A Justiça de Minas determinou a quebra do sigilo telefônico e do rastreamento do carro do suspeito, um BYD de grande porte. A empresa e a operadora de telefonia devem fornecer dados como rotas, velocidade, registros de chamas e comandos de voz do veículo. As autoridades analisam o tempo de deslocamento entre a cena do crime e o local de trabalho de Renê em Betim, considerando o intervalo de cerca de 30 minutos compatível com trânsito e distância. Também estão sendo verificadas imagens do comportamento do suspeito ao chegar à empresa.
O advogado Thiago Lenoir, assistente da acusação, informou que foi solicitado o bloqueio de bens e valores do investigado e de terceiros envolvidos no caso. Ele também destacou um registro de ocorrência dentro do presídio, em que Renê teria caluniado e ameaçado um policial penal.

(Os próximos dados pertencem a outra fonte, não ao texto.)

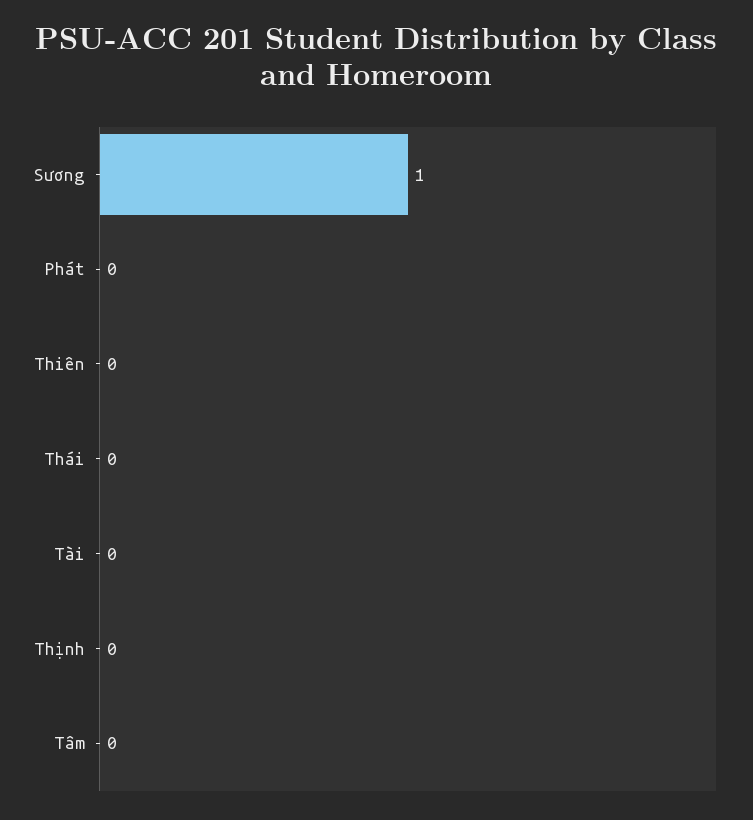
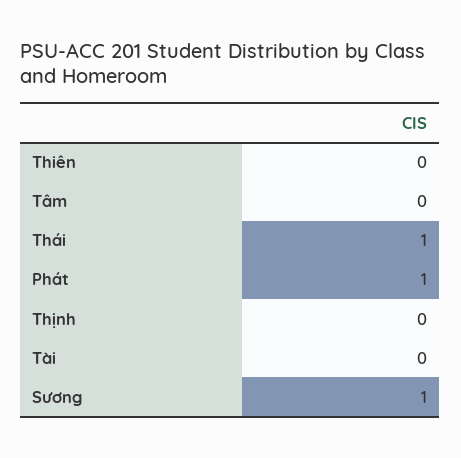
  {
    "Sương": 1,
-   "Phát": 0,
+   "Phát": 1,
    "Thiên": 0,
-   "Thái": 0,
+   "Thái": 1,
    "Tài": 0,
    "Thịnh": 0,
    "Tâm": 0
  }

De acordo com a Polícia Militar, o crime ocorreu após uma briga de trânsito. Laudemir foi atingido no abdômen e, apesar de socorrido por populares, não resistiu. Testemunhas relataram que Renê ameaçou a motorista do caminhão de coleta apontando a arma antes de disparar. O trabalhador tentou intervir, mas foi atingido e levado ao Hospital Santa Rita, onde morreu.